El Perro Del Mar, El Perro Del Mar
Party music for a party of one.
The seventh song on the second record from El Perro Del Mar is called "Coming Down the Hill," and thinking of the album as Kate Bush in reverse is not a bad place to start. El Perro has all of Bush's faerie-like ethereality, but in place of her theatrical flourishes are downbeat moans, excruciating self-doubt and backing vocals that sound like they're being supplied by a doped-up girl group.
Sarah Assbring — El Perro Del Mar's one and only member — is a willful naïf with a waifish soprano and a childlike cadence; if that combination is occasionally a bit precious, the album's desperate melancholy more than makes up for it. "Party" is desolate as a beach at midnight, just a dry strum and ghostlike backing vocals. "I Can't Talk About It" is aching and eerie, a scratched-up Motown 45 playing on the wrong speed in an empty house at 3:00 in the morning. Assbring's motifs run counter to her sentiment: she re-works the sock-hop sound until it's dewy and hopeless, party music for a party of one. Though the record is purportedly inspired by actual events, it's better to think of Assbring's sadness as a conceit rather than a testimonial. No matter how sincere, the refrain, "This loneliness ain't pretty no more," gets hard to take when it's repeated upwards of five times.

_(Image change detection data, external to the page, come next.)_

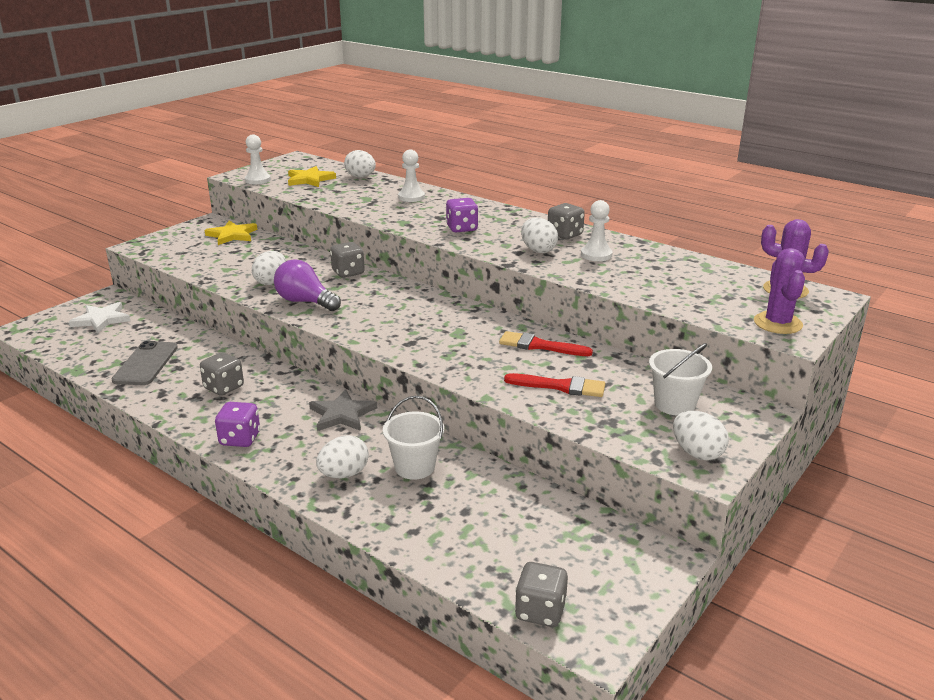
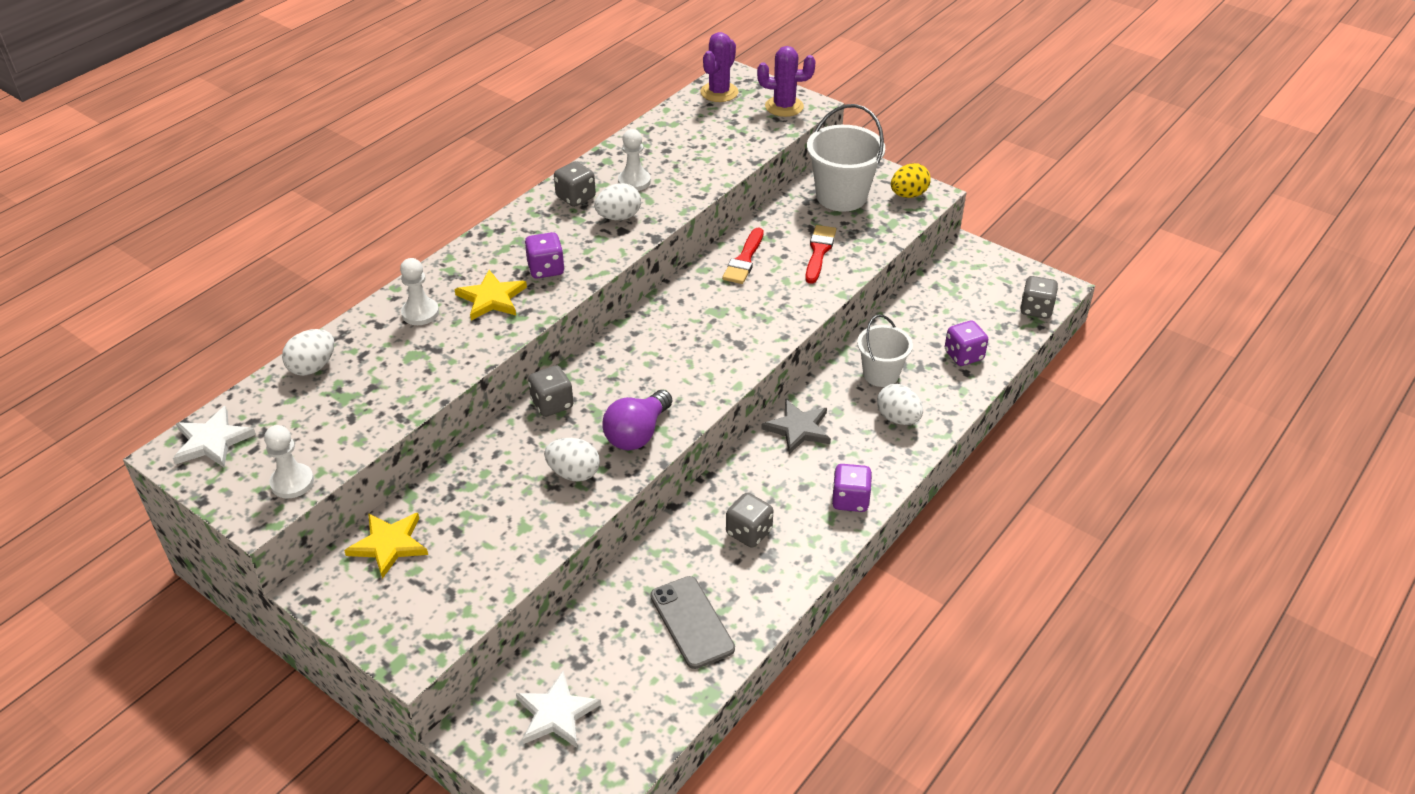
camera: 90 degrees left, 15 degrees up
(146, 364) = (692, 622): grey phone -> grey phone turned 60 degrees clockwise
(302, 163) = (212, 441): none -> white star
(310, 179) = (308, 421): yellow star -> yellow star (491, 298)
(443, 531) = (963, 355): none -> purple dice
(674, 404) = (841, 196): white bucket -> white bucket, size x1.55
(697, 453) = (908, 195): white egg -> yellow egg

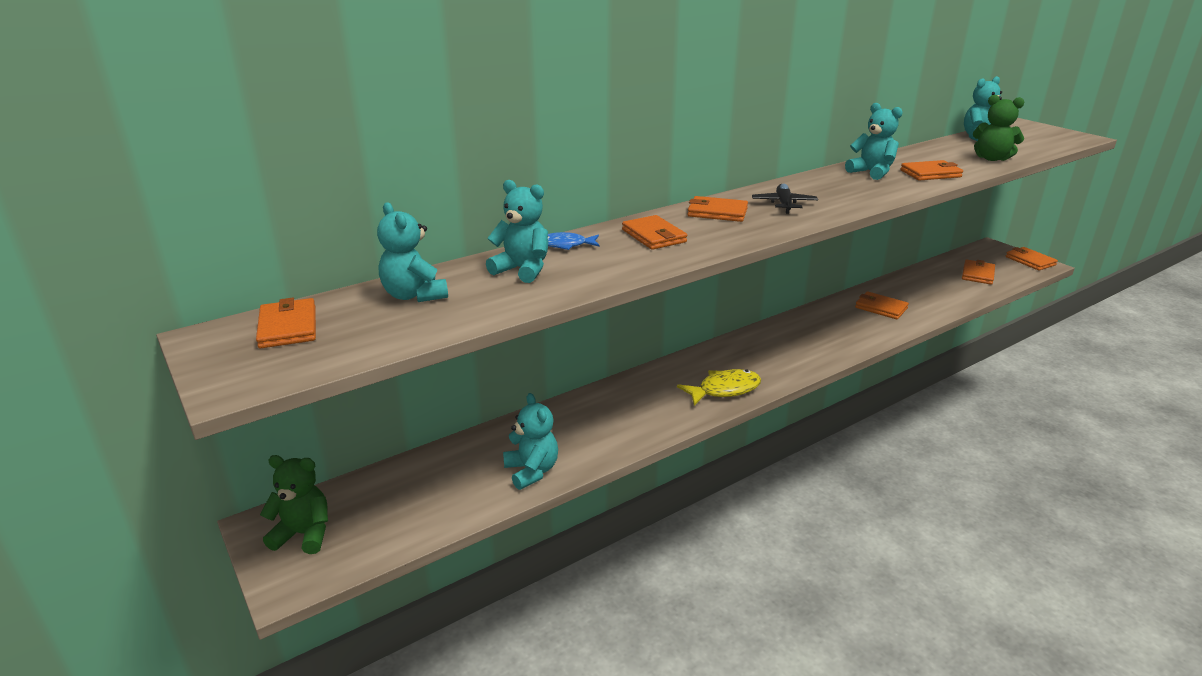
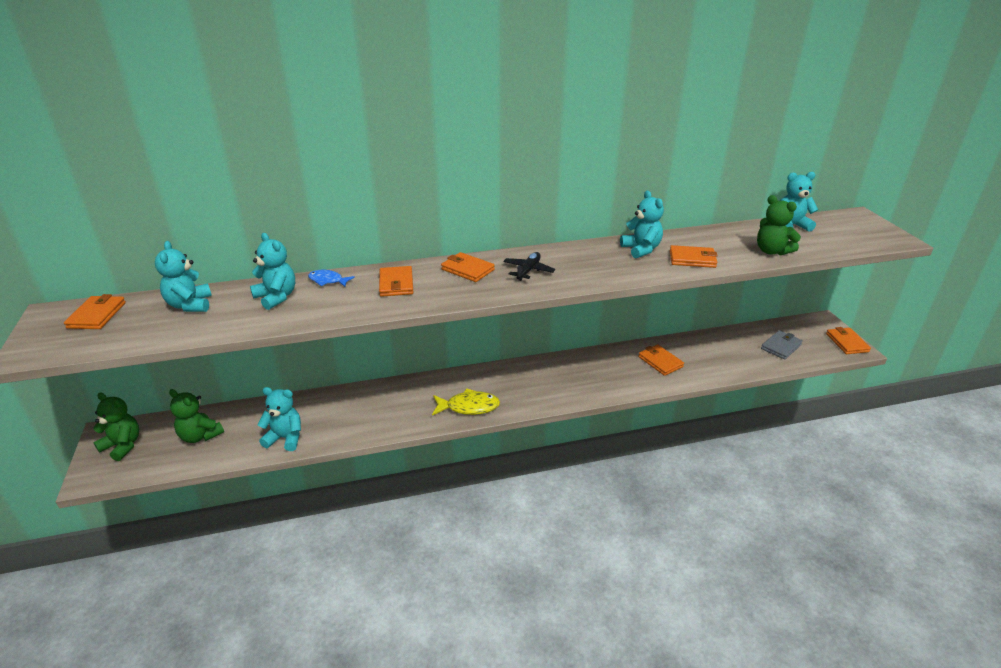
camera: 20 degrees right, 5 degrees up
(411, 496) = (200, 436): none -> green teddy bear
(532, 471) = (285, 438): turquoise teddy bear -> turquoise teddy bear turned 75 degrees counterclockwise
(977, 274) = (781, 346): orange wallet -> grey wallet

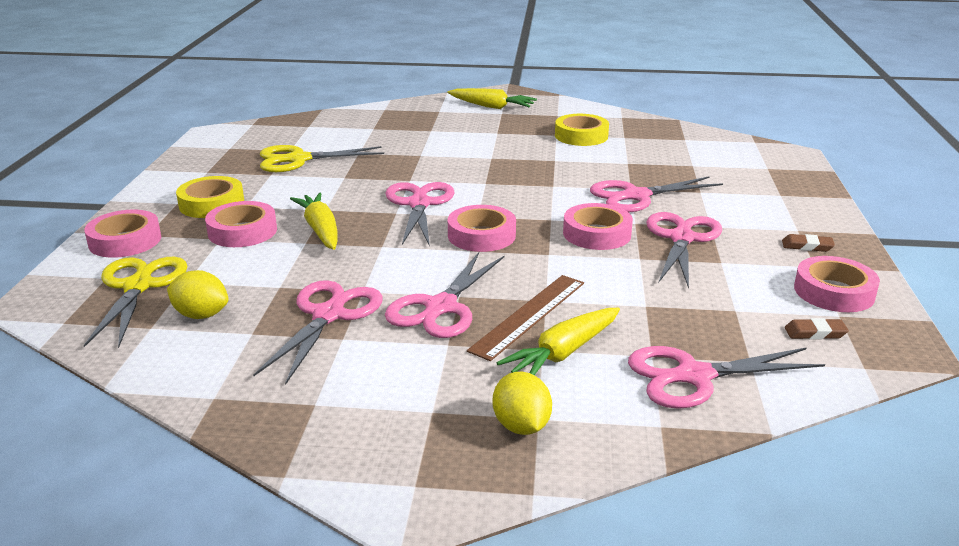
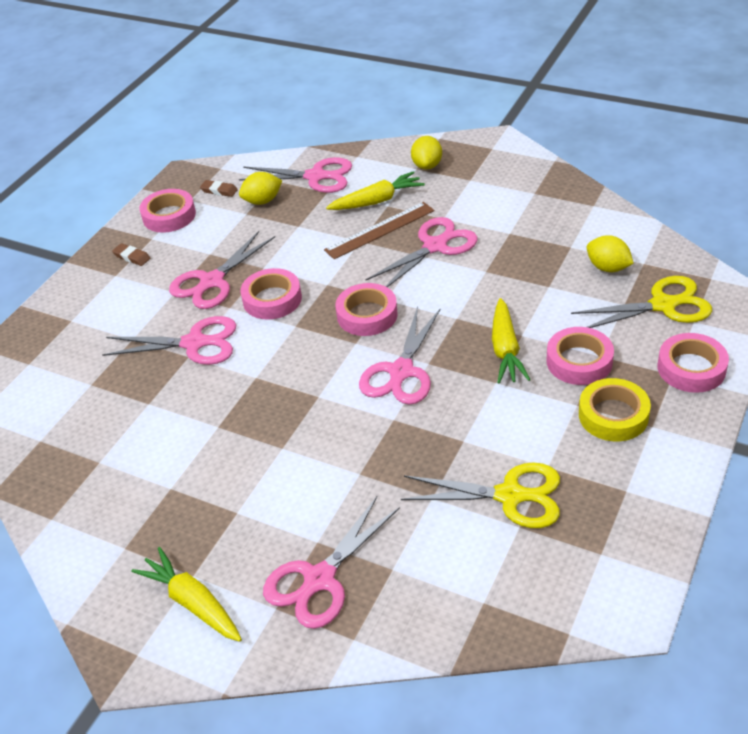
camera: 155 degrees left, 15 degrees up
(138, 286) = (663, 305): yellow scissors -> yellow scissors turned 120 degrees counterclockwise
(328, 315) = (515, 252): pink scissors -> pink scissors (320, 579)
(581, 136) = (145, 476): yellow tape -> none
(732, 328) = (262, 201): none -> yellow lemon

The record comes into its own on "God Knows (You Gotta Get to Give)" a swaying shoop-shoop song where Assbring intones Julee Cruise-like: "God knows I've been taking a lot without giving back." El Perro Del Mar doesn't completely reverse that equation — Assbring demands an awful lot over its 30 minutes — but it does wrest some fragile, tender songs from her life of want.